── Input records ──

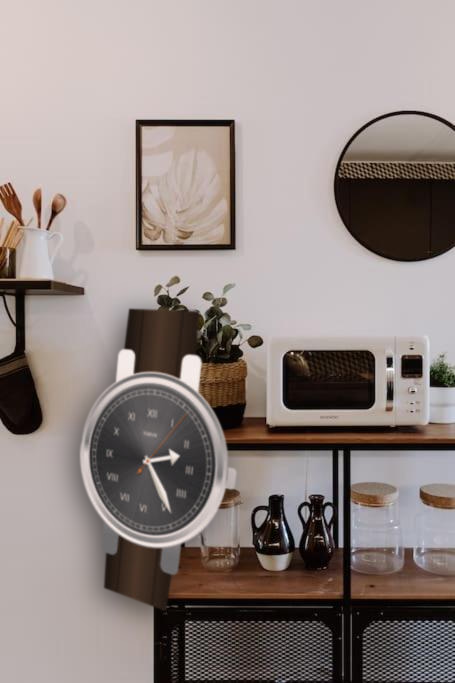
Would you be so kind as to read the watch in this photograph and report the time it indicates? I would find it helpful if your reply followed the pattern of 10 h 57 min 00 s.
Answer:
2 h 24 min 06 s
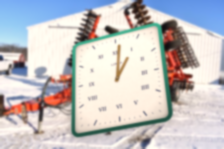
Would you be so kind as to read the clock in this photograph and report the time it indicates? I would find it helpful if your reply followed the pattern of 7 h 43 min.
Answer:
1 h 01 min
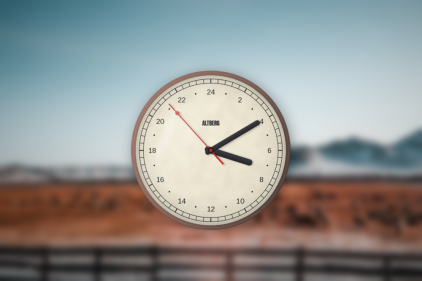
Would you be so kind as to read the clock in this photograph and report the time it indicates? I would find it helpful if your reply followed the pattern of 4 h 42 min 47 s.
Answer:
7 h 09 min 53 s
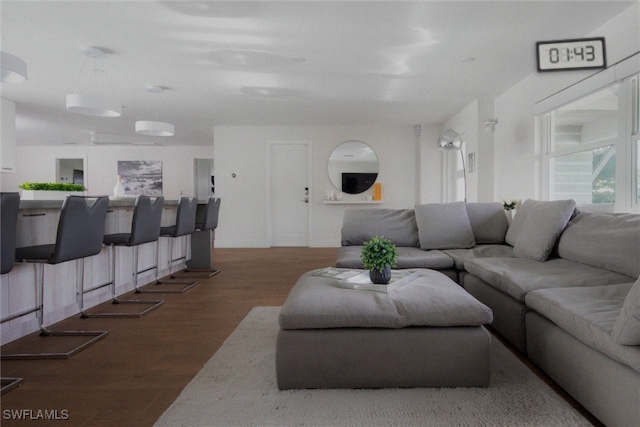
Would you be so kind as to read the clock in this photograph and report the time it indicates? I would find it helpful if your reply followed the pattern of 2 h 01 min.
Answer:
1 h 43 min
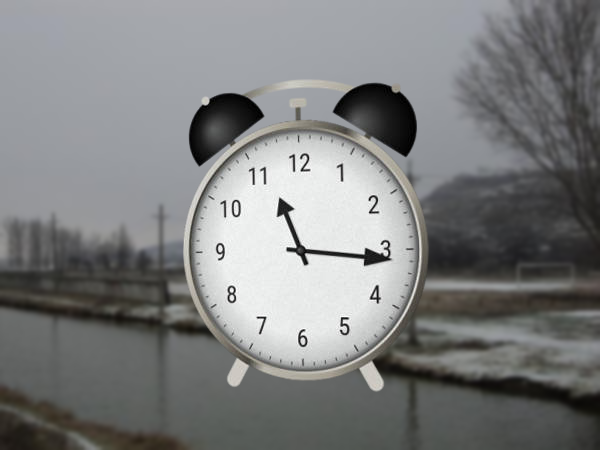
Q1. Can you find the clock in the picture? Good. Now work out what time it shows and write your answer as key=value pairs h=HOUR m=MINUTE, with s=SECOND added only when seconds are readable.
h=11 m=16
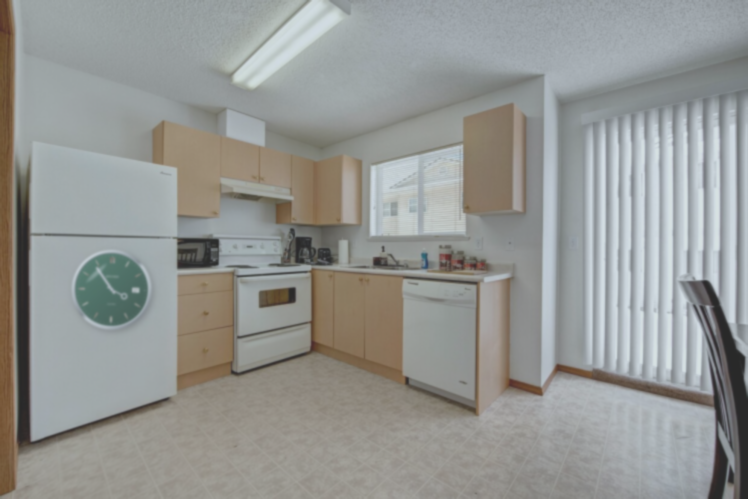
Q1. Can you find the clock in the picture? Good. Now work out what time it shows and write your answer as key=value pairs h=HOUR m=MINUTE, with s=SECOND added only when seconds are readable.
h=3 m=54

───

_Exercise description_
Rewrite every one of the entries above as a numbered list, with one line per item. Leave out blank lines and the pictures.

_Exercise solution_
1. Would you be so kind as to read the watch in this photograph and report the time it indicates? I would find it helpful if your reply followed the pattern of 10 h 57 min 00 s.
2. Answer:
3. 2 h 24 min 06 s
4. Would you be so kind as to read the clock in this photograph and report the time it indicates? I would find it helpful if your reply followed the pattern of 7 h 43 min.
5. Answer:
6. 1 h 01 min
7. Would you be so kind as to read the clock in this photograph and report the time it indicates? I would find it helpful if your reply followed the pattern of 4 h 42 min 47 s.
8. Answer:
9. 7 h 09 min 53 s
10. Would you be so kind as to read the clock in this photograph and report the time it indicates? I would find it helpful if your reply followed the pattern of 2 h 01 min.
11. Answer:
12. 1 h 43 min
13. Q1. Can you find the clock in the picture? Good. Now work out what time it shows and write your answer as key=value pairs h=HOUR m=MINUTE, with s=SECOND added only when seconds are readable.
14. h=11 m=16
15. Q1. Can you find the clock in the picture? Good. Now work out what time it shows and write your answer as key=value pairs h=HOUR m=MINUTE, with s=SECOND added only when seconds are readable.
16. h=3 m=54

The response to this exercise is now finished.